Sunday, February 10, 2008

La La La in Beijing

That other direction is about the only official the authorities don't bother it much often sort of La La Bar in Beijing. It's sort of like a gambling establishment in a place where gambling isn't exactly illegal, but isn't exactly legal either. You can find the place on the internet. Even a picture. It's in a guide book. I'm not writing a guide book, so I will let you look for yourself.

Sitting on a vast oceanic looking couch are three women, all tall and stylish, all of them would be the envy of men. But they aren't attracted to each other, and are instaqe waiting for something, holding glasses, hands wrapped with an excessively precious precision around as if they are the stems to the glass.

We sit and there are tables around us filling up fast. There is a difference. The women on the edges are on display, the women at the tables talk with a kind of business sharpness. Some are dressed that way. Almost everyone in that center area, whether talking English, Chinese, French or art was talking business. It wasn't that it was crowded, but it was fullish.

So there it was, "the scene," of a sort. It wasn't sorted, but was sort of sad, in that it was really more about being in a place which is or perhaps might be not totally hostile. It was a place free of straightism. At best.

My companion and I had an eye lock moment. You have to realize she's taller than I am. Thinner. More of all those things that glamor magazines say a woman should look like. I'm the one who has her own make up kit and shoes that cost the annual wages of many people in China and the copies of three major fashion magazines packed into my oversized hand bag.

hmmmmm

"You've always been a lala."

I am about to protest, at this moment more than most. But she continues.

"I don't mean to say that you are, or aren't. It was always impossible to tell. I always thought or hoped that. Well not that I was really attracted to you, but I so much wanted your acceptance... We met sort of awkwardly, but I always felt that since you weren't trying to impress me or anyone else there, that your feelings matter. There I've said it."

"That's very sweet of you. I'm not the person you knew then."

"You've told me about what..."

"Not even a sliver of it. But tell me why all of this. We could have spent a short catch up at Starbucks."

She did that look down, hand run through the hair over the ear gesture. It's sort of the universal sign of "I'm embarrassed, I'm thinking, and I hope looking more put together will some how make what I am thinking more presentable." Yes we pack a lot of meaning into our hair fiddling gestures. Get used to it.

"i'm not here to ask for anything..."

"You are here for something, there's nothing wrong with that. But... We've never been really clear with each other. Every time we've ever talked it has been around what it was always about."

"Are you saying that's my fault?"

I bob my head back and forth.

"I had a lot of repressed everything when we met. I'm really different now. I don't know if you wanted to say more, but I wouldn't have listened."

She kind of nods.

"I wanted to sleep with you have my first experience dumped me."

I sort of shook my head in wonder.

"It was that explicit?"

"Oh yes. You don't know how it was that summer.

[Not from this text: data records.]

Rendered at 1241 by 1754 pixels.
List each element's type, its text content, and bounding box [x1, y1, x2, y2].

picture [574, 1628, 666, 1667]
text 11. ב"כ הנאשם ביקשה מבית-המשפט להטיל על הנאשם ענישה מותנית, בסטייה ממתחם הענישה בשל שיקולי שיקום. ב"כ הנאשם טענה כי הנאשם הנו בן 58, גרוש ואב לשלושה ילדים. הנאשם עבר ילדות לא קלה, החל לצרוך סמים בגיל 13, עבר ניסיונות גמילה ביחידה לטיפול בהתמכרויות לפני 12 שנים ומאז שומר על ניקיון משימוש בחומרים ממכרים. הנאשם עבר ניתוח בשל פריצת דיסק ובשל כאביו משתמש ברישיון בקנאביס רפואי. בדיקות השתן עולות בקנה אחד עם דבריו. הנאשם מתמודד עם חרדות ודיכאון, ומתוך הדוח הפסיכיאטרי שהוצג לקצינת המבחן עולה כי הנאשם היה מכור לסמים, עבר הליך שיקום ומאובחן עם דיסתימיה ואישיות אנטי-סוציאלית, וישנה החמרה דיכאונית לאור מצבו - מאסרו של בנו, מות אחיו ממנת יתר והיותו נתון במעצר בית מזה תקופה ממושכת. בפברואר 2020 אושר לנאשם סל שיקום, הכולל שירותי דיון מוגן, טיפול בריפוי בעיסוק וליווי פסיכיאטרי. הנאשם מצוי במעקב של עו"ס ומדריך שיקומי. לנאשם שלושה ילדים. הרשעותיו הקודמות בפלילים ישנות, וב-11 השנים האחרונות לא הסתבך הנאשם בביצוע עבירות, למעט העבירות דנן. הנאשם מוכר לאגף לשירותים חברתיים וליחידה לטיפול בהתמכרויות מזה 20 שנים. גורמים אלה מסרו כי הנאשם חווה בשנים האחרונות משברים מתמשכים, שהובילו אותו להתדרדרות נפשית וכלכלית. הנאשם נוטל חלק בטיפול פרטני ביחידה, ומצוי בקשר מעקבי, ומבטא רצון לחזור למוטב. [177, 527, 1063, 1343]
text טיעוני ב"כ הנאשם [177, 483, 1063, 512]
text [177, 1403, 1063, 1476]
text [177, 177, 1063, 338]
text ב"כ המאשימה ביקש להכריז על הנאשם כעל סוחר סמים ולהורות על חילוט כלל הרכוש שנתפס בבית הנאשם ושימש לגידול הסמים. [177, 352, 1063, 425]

I was so aware of myself for the first time." She went on describing this and that encounter in her time working in a notoriously gay vacation spot.

"So you seem to have accepted yourself."

"No. Exact opposite. I kept wanting to be the person I though the kind of people who were the kind... That's the wrong way to say it. There were certain women. They radiated wanting sex with other women. I wanted to be the person that their eyes would fall on and take. I was straight, I just had sex with other women that summer."

I look straight at her until she continues.

"What it is really about, what all this is really about. Being a lala, is that it isn't about what other people think you look like or radiate, but how it feels to radiate it. You always have. I always wanted that."

I sat, sipped my tea, wondered where she got that, because even today I'd love to be as confident as I sometimes hope I appear.

"Can we dance? I mean..."

"I just stand up and take her hand with a kind of emotional practice. How many pose balls does it take before just doing it irl is just doing it? I don't know, but it is a long way back on the road for me.

We dance. She doesn't pull me closer, but just accepts that hour hands contact, our bodies move together. I'm a much better dancer than she is, and I almost immediately take the lead. She half giggles and starts to cover her mouth, but I keep her fingers twined.

"Stand up straight." I tell her this in my dance teacher voice. That correction filled but gently affectionate coldness that you learn amidst ths smell of wood, water and sweat.